Prof Peter Hancock, DSc, PhD, is provost distinguished research professor in the Department of Psychology and the Institute for Simulation and Training, as well as at the Department of Civil and Environmental Engineering and the Department of Industrial Engineering and Management Systems at the University of Central Florida (UCF). He directs the MIT2 Research Laboratories and is associate director of the Center for Applied Human Factors in Aviation (CAHFA). 

Prior to his current position, he founded and was the director of the Human Factors Research Laboratory (HFRL) at the University of Minnesota where he held appointments as Professor in the Departments of Computer Science and Electrical Engineering, Mechanical Engineering, Psychology, and Kinesiology as well as at the Cognitive Science Center and the Center on Aging Research.

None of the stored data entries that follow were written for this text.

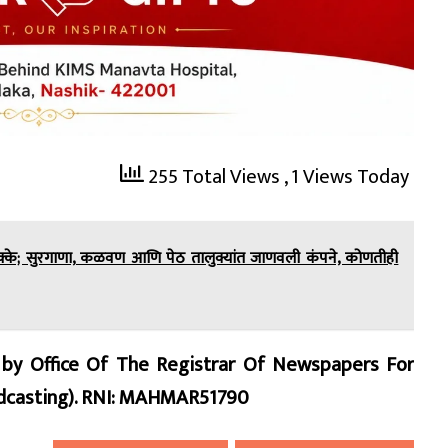
255 Total Views
, 1 Views Today
 धक्के; सुरगाणा, कळवण आणि पेठ तालुक्यांत जाणवली कंपने, कोणतीही
d by Office Of The Registrar Of Newspapers For
oadcasting). RNI: MAHMAR51790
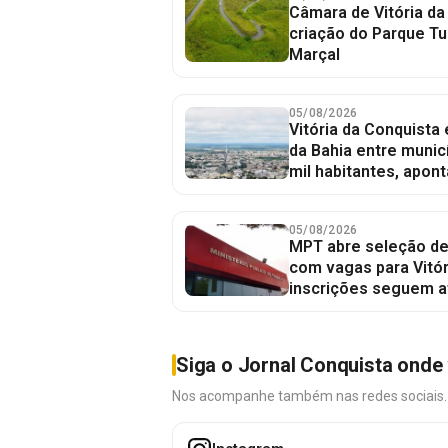
Câmara de Vitória da
criação do Parque Tu
Marçal
05/08/2026
Vitória da Conquista
da Bahia entre munic
mil habitantes, apont
05/08/2026
MPT abre seleção de
com vagas para Vitór
inscrições seguem a
Siga o Jornal Conquista onde 
Nos acompanhe também nas redes sociais. É 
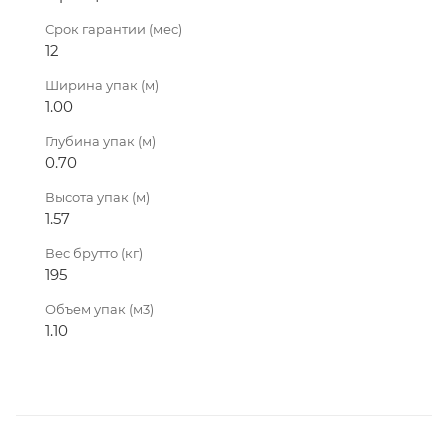
Срок гарантии (мес)
12
Ширина упак (м)
1.00
Глубина упак (м)
0.70
Высота упак (м)
1.57
Вес брутто (кг)
195
Объем упак (м3)
1.10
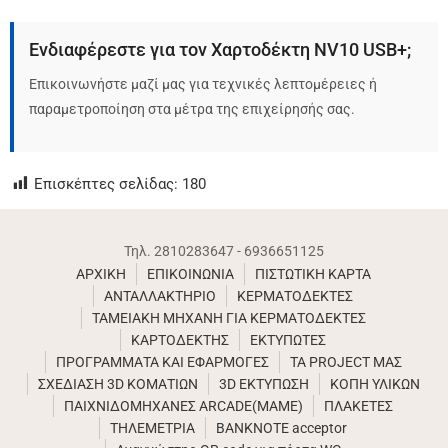
Ενδιαφέρεστε για τον Χαρτοδέκτη NV10 USB+;
Επικοινωνήστε μαζί μας για τεχνικές λεπτομέρειες ή
παραμετροποίηση στα μέτρα της επιχείρησής σας.
Επισκέπτες σελίδας:
180
Τηλ. 2810283647 - 6936651125
ΑΡΧΙΚΗ
ΕΠΙΚΟΙΝΩΝΙΑ
ΠΙΣΤΩΤΙΚΗ ΚΑΡΤΑ
ΑΝΤΑΛΛΑΚΤΗΡΙΟ
ΚΕΡΜΑΤΟΔΕΚΤΕΣ
ΤΑΜΕΙΑΚΗ ΜΗΧΑΝΗ ΓΙΑ ΚΕΡΜΑΤΟΔΕΚΤΕΣ
ΚΑΡΤΟΔΕΚΤΗΣ
ΕΚΤΥΠΩΤΕΣ
ΠΡΟΓΡΑΜΜΑΤΑ ΚΑΙ ΕΦΑΡΜΟΓΕΣ
ΤΑ PROJECT ΜΑΣ
ΣΧΕΔΙΑΣΗ 3D ΚΟΜΑΤΙΩΝ
3D ΕΚΤΥΠΩΣΗ
ΚΟΠΗ ΥΛΙΚΩΝ
ΠΑΙΧΝΙΔΟΜΗΧΑΝΕΣ ARCADE(MAME)
ΠΛΑΚΕΤΕΣ
ΤΗΛΕΜΕΤΡΙΑ
BANKNOTE acceptor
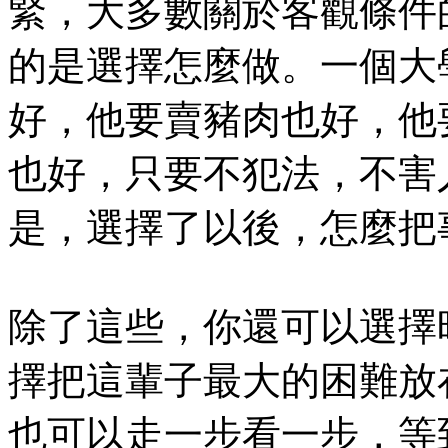
緊，大多數關於客觀條件
的是選擇怎麼做。一個大
好，他要賣豬肉也好，他
也好，只要不犯法，不害
是，選擇了以後，怎麼把
除了這些，你還可以選擇
擇把這輩子最大的困難放
也可以走一步看一步，等到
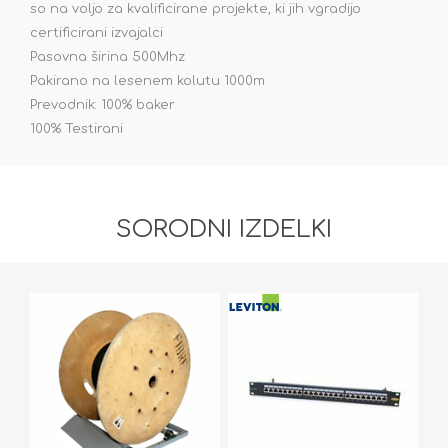
so na voljo za kvalificirane projekte, ki jih vgradijo
certificirani izvajalci
Pasovna širina 500Mhz
Pakirano na lesenem kolutu 1000m
Prevodnik: 100% baker
100% Testirani
SORODNI IZDELKI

He continues to hold an appointment as a clinical adjunct professor in the Department of Psychology at Minnesota. He is also an affiliated scientist of the Humans and Automation Laboratory at MIT, a research associate of the University of Michigan Transport Research Institute, and a senior research associate at the Institute for Human and Machine Cognition in Pensacola, Florida. 

Prof Paul Salmon is Professor of Human Factors and Director of the Centre for Human Factors and Sociotechnical Systems at USC. He has over 13 years’ experience of applied Human Factors research across a range of safety critical domains, including road and rail safety, defence, workplace safety, aviation, emergency management, and outdoor education. Paul joined USC in October 2012 on a senior research fellowship and also currently holds a prestigious Australian National Health and Medical Research Council (NHMRC) Postdoctoral Training Fellowship in the area of Public Health.